Our blog celebrates the 20 years of innovations and other accomplishments that the Advanced Technological Education (ATE) program has generated at community colleges, secondary schools, and universities around the nation. We have several ambitions for the blog.

By telling ATE's success stories we hope to inform educators, students, parents, and industry partners about the ATE program and expand the ATE community's robust partnerships. The blog is available for ATE centers and projects to use on their websites and in their newsletters.

By utilizing the blog's interactivity, ATE Central hopes to gather information for the ATE@20 book it is publishing this fall. We hope this interactivity enhances the collaborations that have been a hallmark of the ATE program since it began.

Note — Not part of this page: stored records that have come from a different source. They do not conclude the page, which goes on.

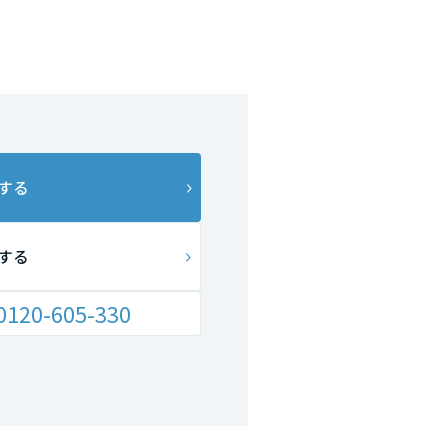
する
する
0120-605-330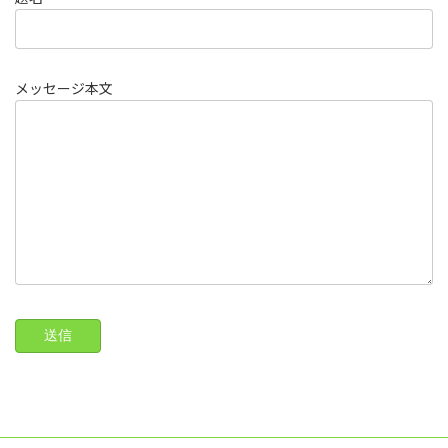
メッセージ本文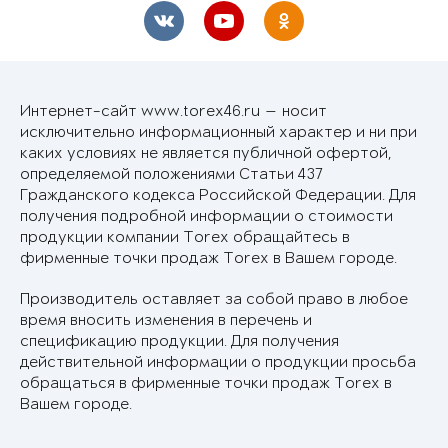
Интернет-сайт www.torex46.ru — носит
исключительно информационный характер и ни при
каких условиях не является публичной офертой,
определяемой положениями Статьи 437
Гражданского кодекса Российской Федерации. Для
получения подробной информации о стоимости
продукции компании Torex обращайтесь в
фирменные точки продаж Torex в Вашем городе.
Производитель оставляет за собой право в любое
время вносить изменения в перечень и
спецификацию продукции. Для получения
действительной информации о продукции просьба
обращаться в фирменные точки продаж Torex в
Вашем городе.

The launch of ATE@20 comes 20 years after NSF began planning the Advanced Technological Education program. ATE itself was an innovation for the National Science Foundation, though one Congress asked NSF to create rather than one NSF sought.

A Little History to Start

This first blog entry provides a brief summary of the ATE program's early history. The backstory focuses on the involvement of Gerhard Salinger and Elizabeth Teles in shaping the program that has become the National Science Foundation's largest investment in community colleges.

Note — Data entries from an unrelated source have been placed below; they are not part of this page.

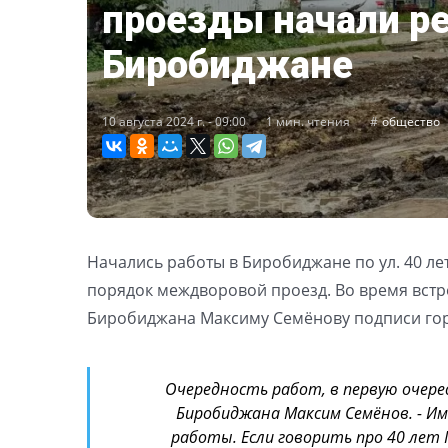
проезды начали р
Биробиджане
10 августа 2024 г. - 09:00
1 мин. чтения
общество
Начались работы в Биробиджане по ул. 40 л
порядок междворовой проезд. Во время встр
Биробиджана Максиму Семёнову подписи горо
Очередность работ, в первую очере
Биробиджана Максим Семёнов. - Им
работы. Если говорить про 40 лет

Congress passed the Scientific and Advanced Technology Act known by its acronym, SATA in October 1992. President George H.W. Bush signed the legislation on October 23, making it Public Law 102-476. Its sponsors included North Carolina Congressman David Price and Maryland Senator Barbara A. Mikulski. Price, a Duke University political science professor before his election to Congress, wanted the NSF to support workforce issues in a way that complemented Department of Education tech-prep activities and Department of Labor short-term training. Mikulski, a social worker before she began her political career on Baltimore's City Council, wanted government investments in high tech fields to include economic development for diverse populations.